Le lecteur découvre que l’auteur a inséré cinq séquences de rêves, successivement intitulées L’homme qui brûle, In utero, L’autre, Ergot, Fabula. Le symbolisme prend alors le dessus : un désert, un homme dont s’échappe un épais panache de fumée noire à la place de la tête, une porte toute seule au milieu du désert, un homme trouvant son chemin en tenant une corde qui s’avère être un cordon ombilical de plusieurs centaines de mètres, une réalité qui vole littéralement en éclats, des dés sans point sur les faces, des yeux qui épient, etc. Il est possible que ces symboles évoquent des souvenirs pour le lecteur, par exemple les décors conçus par Salvador Dalí (1904-1989) pour le film La maison du docteur Edwardes (1945, Spellbound) d’Alfred Hitchcock (1899-1980). Il reconnaît alors l’imagerie associée à aux rêves dans lesquels s’exprime l’inconscient, telle qu’elle était développée au début du XXe siècle. D’ailleurs, il relève la présence du professeur Jean-Martin Charcot (1825-1893), médecin clinicien et neurologue dans le récit, Édouard assistant à une de ses séances, en présence de son plus célèbre élève. Il est également question de spiritisme, avec la médium Yvonne, Raoul Bricquet un personnage distingué lui servant de rabatteur, et Isidore Buguet ayant inventé un appareil photographique capable de saisir les esprits sur la plaque. Intrigué par des noms aussi particuliers, le lecteur peut avoir la curiosité d’aller chercher sur internet. Il découvre alors un photographe dénommé Édouard Buguet, connu pour être le chef de file de la photographie spirite en France. Le récit apparaît alors comme un hommage à l’engouement pour le spiritisme de l’époque, aux fantasmes générés par la psychanalyse naissante, ainsi qu’à la littérature qui en a découlé, Guy de Maupassant (1850-1893) étant présent à la séance du docteur Charcot à la Salpêtrière. Au-delà de cette évocation, le lecteur peut également percevoir la mise en scène de la capacité de l’esprit humain à évoluer entre croyance et crédulité, à s’auto-persuader, à manipuler autrui. Cette dernière tentation est illustrée à la fois par les pratiques malhonnêtes et cupides d’Yvonne et Raoul Ricquet, ainsi que par la séance d’hypnose imposée à Mathilde par une forme d’intimidation émotionnelle dérangeante.
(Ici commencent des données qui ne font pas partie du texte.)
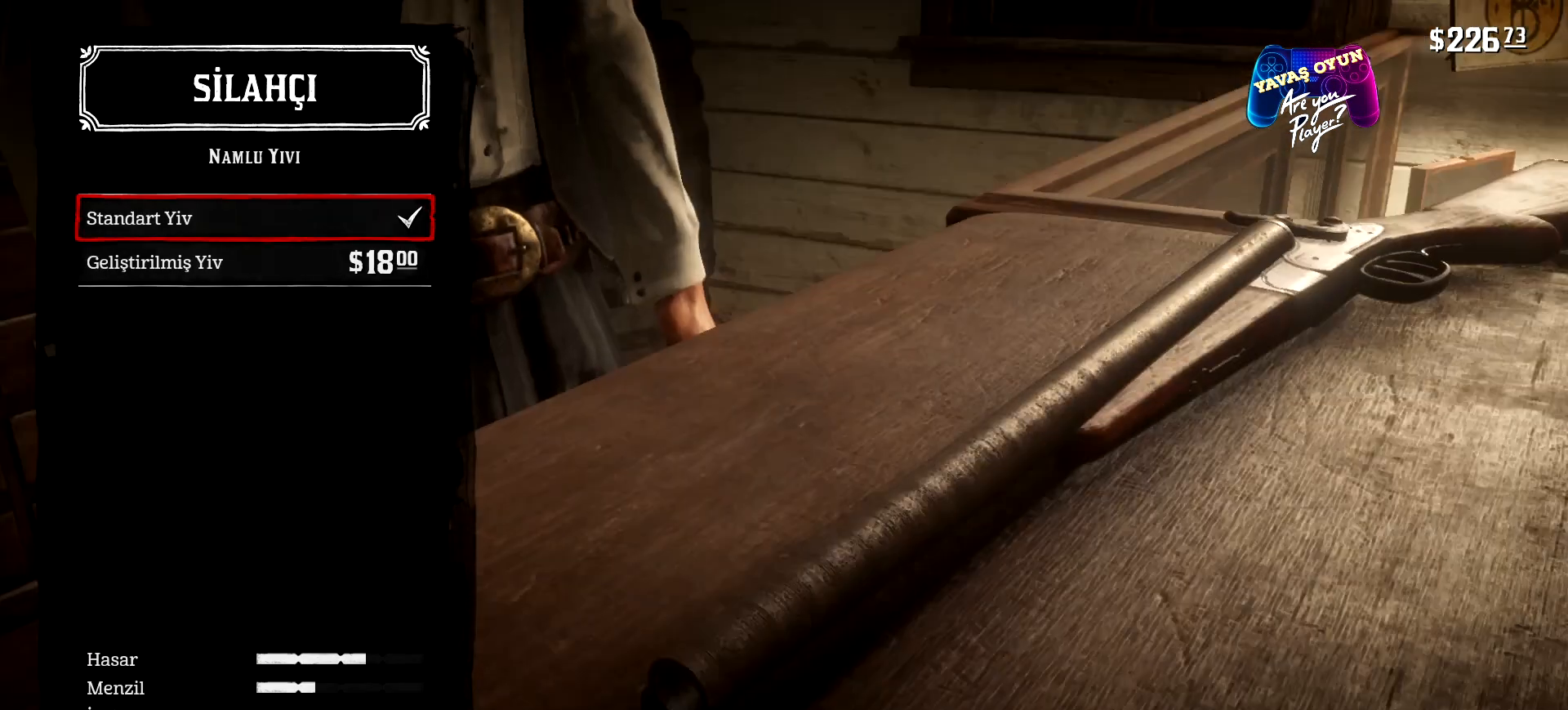
{"buttons": [], "left_stick": "center", "right_stick": "center", "events": [[133, "DPAD_DOWN", "down"], [233, "DPAD_DOWN", "up"]]}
Une couverture chargée de symboles de nature psychanalytique, rehaussée par l’intégration du mot Rêve dans le titre. Une narration visuelle qui semble aérée, avec des formes simplifiées très faciles à lire. Une enquête à rebours sur ce qui a pu survenir à Édouard, le cousin de Mathilde. Au fur et à mesure, une plongée dans le spiritisme de la fin du dix-neuvième siècle, dans son imagerie, dans ses arnaques mondaines, avec des images troublantes, jusqu’à la réalité des tours que l’esprit humain peut jouer à n’importe quel individu. Troublant.